Section 3 of the Act provides that a customary marriage entered into after the commencement of the Act will be valid when it complies with the following –

  • the prospective spouses –

(i) must both be above the age of 18 years; and

(ii) must both consent to be married to each other under customary law; and

(iii) the marriage must be negotiated and entered into or celebrated in accordance

with customary law.

Case law

Many cases look into the validity of the customary marriage where one of the requirements of a custom have not been complied with.

The handing over of a bride

In Ngwenyama v Mayelane and Another the court held that the Act does not specify the requirements for the celebration of a customary marriage. This requirement is fulfilled when the celebrations are generally in accordance with the customs applicable in those particular circumstances. But once the three requirements have been fulfilled, a customary marriage, whether monogamous or polygamous, comes into existence.

In Mabuza v Mbatha the court stated that African customary law has evolved and was always flexible in application.
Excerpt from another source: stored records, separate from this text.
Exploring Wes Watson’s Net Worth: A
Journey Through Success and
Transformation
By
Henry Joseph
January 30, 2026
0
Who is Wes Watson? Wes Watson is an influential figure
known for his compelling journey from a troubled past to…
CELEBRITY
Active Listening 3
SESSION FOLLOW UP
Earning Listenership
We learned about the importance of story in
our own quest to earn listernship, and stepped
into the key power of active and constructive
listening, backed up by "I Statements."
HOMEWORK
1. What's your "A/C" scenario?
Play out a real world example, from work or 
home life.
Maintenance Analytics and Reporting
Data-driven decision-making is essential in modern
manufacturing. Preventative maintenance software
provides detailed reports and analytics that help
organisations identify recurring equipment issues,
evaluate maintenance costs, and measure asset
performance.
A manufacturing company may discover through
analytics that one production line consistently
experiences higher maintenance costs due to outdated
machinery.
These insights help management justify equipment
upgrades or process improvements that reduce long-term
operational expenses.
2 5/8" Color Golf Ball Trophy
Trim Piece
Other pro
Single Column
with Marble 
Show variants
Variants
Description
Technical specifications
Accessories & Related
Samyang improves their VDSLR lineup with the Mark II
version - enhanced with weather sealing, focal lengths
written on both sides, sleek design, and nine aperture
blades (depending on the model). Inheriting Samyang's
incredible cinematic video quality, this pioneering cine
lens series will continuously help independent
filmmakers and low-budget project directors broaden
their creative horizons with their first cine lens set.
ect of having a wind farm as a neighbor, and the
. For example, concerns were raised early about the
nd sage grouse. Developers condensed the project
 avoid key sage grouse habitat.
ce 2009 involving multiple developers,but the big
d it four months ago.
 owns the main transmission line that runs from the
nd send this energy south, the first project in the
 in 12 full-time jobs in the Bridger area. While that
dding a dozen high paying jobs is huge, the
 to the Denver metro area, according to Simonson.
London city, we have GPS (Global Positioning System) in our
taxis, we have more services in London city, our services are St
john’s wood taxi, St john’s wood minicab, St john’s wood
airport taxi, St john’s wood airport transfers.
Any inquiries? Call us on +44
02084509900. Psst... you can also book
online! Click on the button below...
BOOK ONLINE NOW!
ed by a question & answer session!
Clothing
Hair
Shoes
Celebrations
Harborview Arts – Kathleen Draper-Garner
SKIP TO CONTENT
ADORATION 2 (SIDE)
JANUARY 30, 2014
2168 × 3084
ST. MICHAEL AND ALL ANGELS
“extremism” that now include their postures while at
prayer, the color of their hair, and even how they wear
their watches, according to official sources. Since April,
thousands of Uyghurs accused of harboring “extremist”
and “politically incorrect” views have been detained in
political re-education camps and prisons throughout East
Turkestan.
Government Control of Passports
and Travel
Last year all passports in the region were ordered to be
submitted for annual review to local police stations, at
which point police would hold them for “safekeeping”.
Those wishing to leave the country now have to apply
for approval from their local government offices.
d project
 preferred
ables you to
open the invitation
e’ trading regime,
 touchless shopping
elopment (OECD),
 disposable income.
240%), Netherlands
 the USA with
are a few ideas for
There is thus no doubt that the siSwati custom of ukumekeza (i.e. the formal integration of the bride into the family of the bridegroom, the custom being one of the three requirements for a valid marriage according in siSwati customary law), like so many other customs, has somehow evolved so much that it is probably practised differently from what it was centuries ago. It is inconceivable that ukumekeza has not evolved and that it cannot be waived by agreement between the parties and/or their families in appropriate cases.

Dispute as to the validity of a customary marriage

If a dispute arises as to the validity of a customary marriage, the case will turn on the ‘bride or bridegroom’s’ tangible evidence in the form of a lobola agreement, supporting affidavits, photographs of the celebration etc. Any document on which either party referred to the other party as his or her spouse may assist in strengthening either party’s case, although this is not absolute.

Recognition of the rights

The rights of women in customary marriages should be on par with those of spouses married in terms of the Marriages Act, 25 of 1961. Unfortunately, these rights are not always upheld and are generally infringed upon as it is challenging to argue the validity of the customary marriage, if unregistered, even if such customary marriage subsists/exists.

Legal remedy

Section 9 of the Constitution provides that everyone is equal before the law and has the right to equal protection and benefit of the law.

A woman in a customary marriage whose rights have been infringed upon has the right to access the courts and have her rights upheld.

A customary marriage, even if unregistered, remains valid it if complies with section 3 of the Act, until proven otherwise.